In questa sede basta evidenziare come le banche centrali complessivamente si siano interessate al tema dei carry trade richiamandone i rischi. I toni sono diventatati via via più forti. Fin qui tutto regolare: è compito delle banche centrali cercare di prevenire rischi di eccessi sui mercati che potrebbero poi avere ripercussioni anche sull'economia reale. Questi richiami assumono però una luce diversa se lette insieme alle dichiarazioni (sempre da parte delle banche centrali) in merito all'intenzione di diversificare le proprie riserve valutarie, non solo in termini meramente valutari (riduzione della quota in Dollari ed aumento di quella in Euro e Sterlina) ma anche in termini di tipologia di asset. Il recente sondaggio condotto da Royal Bank of Scotland tra 47 banche centrali ha ad esempio evidenziato come più della metà intenda procedere ad investimenti direttamente sul mercato azionario. A tal proposito la banca centrale cinese direttamente o indirettamente ha più volte lasciato trapelare questa iniezione. Un fattore non di poco conto se si pensa che la banca centrale cinese "siede" sul più elevato ammontare di riserve valutarie al mondo : circa 1000Mld$. Da pochi mesi ha infatti strappato la vetta della classifica al Giappone. Come la Cina, anche la banca centrale russa (accreditata di circa 300Mld$ di riserve ma con un forte tasso di crescita grazie ai proventi del petrolio e gas) ha manifestato intenzioni analoghe.

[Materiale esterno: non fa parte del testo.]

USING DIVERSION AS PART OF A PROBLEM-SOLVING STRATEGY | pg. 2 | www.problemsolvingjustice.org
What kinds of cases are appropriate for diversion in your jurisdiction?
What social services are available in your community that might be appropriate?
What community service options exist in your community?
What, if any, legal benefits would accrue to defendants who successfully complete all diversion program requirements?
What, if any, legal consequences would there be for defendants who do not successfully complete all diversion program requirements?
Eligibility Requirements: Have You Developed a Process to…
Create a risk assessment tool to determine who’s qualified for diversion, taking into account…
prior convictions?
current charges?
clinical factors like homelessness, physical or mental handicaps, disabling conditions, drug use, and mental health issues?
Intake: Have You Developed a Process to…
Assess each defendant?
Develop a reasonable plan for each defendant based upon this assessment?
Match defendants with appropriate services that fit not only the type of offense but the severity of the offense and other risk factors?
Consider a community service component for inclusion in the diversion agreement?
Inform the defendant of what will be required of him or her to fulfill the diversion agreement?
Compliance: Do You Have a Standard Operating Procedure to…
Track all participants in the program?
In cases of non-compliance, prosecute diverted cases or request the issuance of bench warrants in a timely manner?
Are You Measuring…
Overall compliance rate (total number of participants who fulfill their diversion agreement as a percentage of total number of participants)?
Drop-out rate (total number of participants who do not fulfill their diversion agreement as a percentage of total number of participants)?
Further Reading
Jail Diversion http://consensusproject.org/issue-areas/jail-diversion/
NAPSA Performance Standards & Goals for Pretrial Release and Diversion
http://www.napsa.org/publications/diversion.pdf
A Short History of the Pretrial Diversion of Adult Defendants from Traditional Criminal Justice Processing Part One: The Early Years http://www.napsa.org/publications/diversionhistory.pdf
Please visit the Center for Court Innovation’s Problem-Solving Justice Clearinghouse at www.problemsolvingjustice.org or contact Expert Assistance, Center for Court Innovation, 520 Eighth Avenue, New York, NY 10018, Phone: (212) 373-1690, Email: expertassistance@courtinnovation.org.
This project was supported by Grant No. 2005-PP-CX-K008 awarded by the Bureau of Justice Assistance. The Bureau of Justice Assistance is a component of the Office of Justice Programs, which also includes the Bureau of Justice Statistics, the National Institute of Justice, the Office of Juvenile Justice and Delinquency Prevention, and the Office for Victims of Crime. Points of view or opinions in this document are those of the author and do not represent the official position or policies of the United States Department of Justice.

E' verosimile ipotizzare che in realtà gli acquisti sul mercato azionario siano già iniziati da un bel pò ed in parte potrebbero spiegare come mai il rialzo ininterrotto delle borse da diversi mesi a questa parte si sia verificato con variazioni molto contenute, alias, come si suol dire in gergo, con livelli di volatilità molto contenuti. Altrettanto verosimilmente è nell''interesse delle banche centrali stesse preservare un andamento composto dei mercati benchè supportivo della crescita economica come nel caso dei mercati azionari, in modo da avere il supporto anche finanziario al positivo scenario macro. Per preservare però il trend di tanto in tanto occorre consentire un rientro degli eccessi. L'operazione è ovviamente molto delicata in quanto presenta notevoli rischi. Il peso crescente delle banche centrali su mercati prima inesplorati (come l'azionario e le materie prime) riduce però il grado di rischiosità. Probabilmente qualcosa del genere è già accaduto nel mese di maggio del 2006. Anche allora il calo era stato precedeuto come oggi da un'accentuazione dei toni forti delle banche centrali.

In sintesi. Queste considerazioni, laddove si rivelassero corrette, porterebbero alle seguenti conclusioni:

1) le turbolenze di ieri potrebbero continuare per ancora qualche settimana;

2) nel frattempo gli operatori potrebbero portare le aspettative di crescita dell'economia mondiale su livelli più prudenziali rispetto all'eccesso di ottimismo emerso ad inizio anno;

3) il rientro degli eccessi pertanto potrebbe avvenire nel giro di un mese o poco più, come accadde già a metà del 2006, rimanendo nel frattempo favorevole lo scenario macro di fondo.
 

Un'ulteriore considerazione sul tema crescita, in particolare quella Usa: nei prossimi mesi gli operatori potrebbero apprendere la lezione di non dare troppo per scontata l'assunzione di assenza di effetti negativi del rallentamento del settore immobiliare Usa sui consumi, soprattutto se il tasso di morosità sui mutui dovesse continuare ad aumentare.
Pertanto le aspettative di crescita Usa per il 2007 potrebbero spostarsi più verso il 2,5% anziché verso il 3%. In questo contesto la Fed potrebbe mantenere i tassi fermi per il semestre in corso e a più riprese potrebbe acquistare peso l'ipotesi di tagli tra il terzo ed il quarto trimestre.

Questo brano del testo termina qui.